More Than 100 Studies Show Abortion is Linked to Premature Births

National   |   Steven Ertelt   |   Jun 1, 2015   |   9:26AM   |   Washington, DC

Abortion has a wide range of medical complications for women and a new campaign a pro-life group is launching today is designed to inform women that abortion is linked to premature births. In fact, over 100 peer-reviewed studies have found that abortion is a risk factor for premature birth in subsequent pregnancies.

Dr. Byron Calhoun, Professor and Vice-Chair in the Department of Obstetrics and Gynecology at the West Virginia University-Charleston and a pioneer in delivering perinatal hospice care to unborn babies and their parents, cites 127 published peer-reviewed articles spanning five decades all showing an increased risk of preterm birth following an abortion.

An important Chinese study published in the Archives of Gynecology and Obstetrics, found a history of combined surgical-medical abortion is associated with increased preterm birth risk of over 200 percent. It also finds an increased risk of over 360 percent for women who had medical abortion with curettage, 1 in 5 women in the study.

But that research has largely been drowned out in the highly contentious public debate about abortion, says Kelsey Hazzard with Secular Pro-Life.

That’s why her organization has launched a new campaign to raise public awareness. Prevent Preterm ( educates the public on three known risk factors for premature birth: tobacco use, lack of prenatal care, and prior abortion.

“We get it: abortion is, to say the least, a touchy subject,” the site proclaims.  It then invites readers to educate themselves about the link between abortion and preterm birth.  The highlight of Prevent Preterm is a layperson-friendly report summarizing the medical literature.

“Unfortunately, despite the strength of the research, it’s become hugely politicized,” Hazzard told LifeNews.

She cited an effort by abortion lobby groups to keep information about the abortion-preterm birth link out of the sex education curriculum in North Carolina public schools.



Hazzard said Prevent Preterm’s educational effort is not limited to sharing studies; it also shares personal stories.

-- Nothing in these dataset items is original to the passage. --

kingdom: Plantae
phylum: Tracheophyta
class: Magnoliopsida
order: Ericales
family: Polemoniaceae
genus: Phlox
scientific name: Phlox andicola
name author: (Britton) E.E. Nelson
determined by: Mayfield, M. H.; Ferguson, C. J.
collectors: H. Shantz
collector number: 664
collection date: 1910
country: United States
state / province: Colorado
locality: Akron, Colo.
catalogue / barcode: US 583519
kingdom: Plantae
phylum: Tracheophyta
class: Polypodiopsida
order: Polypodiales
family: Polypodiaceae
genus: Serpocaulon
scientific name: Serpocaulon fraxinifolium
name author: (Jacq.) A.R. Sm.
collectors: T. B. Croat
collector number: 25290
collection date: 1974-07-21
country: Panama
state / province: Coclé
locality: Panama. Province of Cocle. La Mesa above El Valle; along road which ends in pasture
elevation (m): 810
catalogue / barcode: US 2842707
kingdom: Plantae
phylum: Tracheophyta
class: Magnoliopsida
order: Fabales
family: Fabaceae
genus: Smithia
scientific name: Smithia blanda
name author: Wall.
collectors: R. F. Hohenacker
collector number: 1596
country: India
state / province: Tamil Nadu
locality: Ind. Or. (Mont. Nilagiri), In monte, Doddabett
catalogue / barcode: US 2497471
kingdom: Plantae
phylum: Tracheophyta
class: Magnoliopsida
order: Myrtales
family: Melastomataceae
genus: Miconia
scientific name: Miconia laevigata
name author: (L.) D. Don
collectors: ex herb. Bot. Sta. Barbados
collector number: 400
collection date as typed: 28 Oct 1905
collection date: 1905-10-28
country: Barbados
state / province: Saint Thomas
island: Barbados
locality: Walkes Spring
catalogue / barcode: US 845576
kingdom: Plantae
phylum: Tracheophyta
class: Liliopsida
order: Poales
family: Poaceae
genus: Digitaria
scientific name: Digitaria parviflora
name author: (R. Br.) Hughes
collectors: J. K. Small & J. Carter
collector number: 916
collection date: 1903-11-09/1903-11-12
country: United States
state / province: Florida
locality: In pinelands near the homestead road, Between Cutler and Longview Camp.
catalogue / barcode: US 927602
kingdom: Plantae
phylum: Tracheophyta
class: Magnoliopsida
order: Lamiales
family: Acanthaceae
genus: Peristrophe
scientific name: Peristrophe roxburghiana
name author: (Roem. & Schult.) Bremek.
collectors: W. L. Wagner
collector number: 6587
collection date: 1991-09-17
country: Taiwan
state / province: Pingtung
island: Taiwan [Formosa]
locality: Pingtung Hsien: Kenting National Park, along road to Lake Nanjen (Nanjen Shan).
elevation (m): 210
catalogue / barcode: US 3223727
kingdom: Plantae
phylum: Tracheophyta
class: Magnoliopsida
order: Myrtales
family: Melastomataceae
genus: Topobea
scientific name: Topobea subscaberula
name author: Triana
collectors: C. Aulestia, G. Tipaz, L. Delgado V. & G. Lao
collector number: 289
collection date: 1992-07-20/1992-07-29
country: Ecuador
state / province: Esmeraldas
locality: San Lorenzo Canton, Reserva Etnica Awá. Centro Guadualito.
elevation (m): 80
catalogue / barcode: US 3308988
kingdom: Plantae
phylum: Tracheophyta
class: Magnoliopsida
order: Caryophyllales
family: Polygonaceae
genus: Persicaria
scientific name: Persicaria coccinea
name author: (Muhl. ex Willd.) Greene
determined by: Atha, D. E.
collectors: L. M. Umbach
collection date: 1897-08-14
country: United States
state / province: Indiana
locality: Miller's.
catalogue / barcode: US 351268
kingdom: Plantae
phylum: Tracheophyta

Deb had an abortion when she was 19.

“At the time, abortion had only been legal for a few years. They really had no way of knowing what the long-term effects would be,” she says.  She did not learn that abortion was a risk factor for preterm birth until more than twenty years later-after her son was born eleven weeks prematurely.  He survived, but has vision problems caused by his premature birth.

Hazzard says the sad irony is that women often have abortions because they’re not ready to become parents, then the abortion causes a premature birth that potentially robs another baby of his or her life and the same women who wanted to become a mother are robbed of that opportunity.

“If women have future children in mind when considering whether or not to have an abortion, knowing about the potential for premature birth is obviously crucial,” said Hazzard.  “The tragic irony is that children born prematurely can face lifelong health problems that place a huge financial burden on the family-exactly the outcome the mother was trying to avoid by having an abortion.”

According to the recently published World Health Organization Global Action Report on Preterm Birth, about 15 million babies are born prematurely every year. That is more than 1 in every 10 babies born around the world. Over 1 million children die every year as a result of complications related to prematurity, and many more suffer lifetime health problems and disabilities. The costs of preterm birth, both financial and in terms of human suffering, are high and rising as preterm birth rates continue to increase in virtually all countries with reliable data.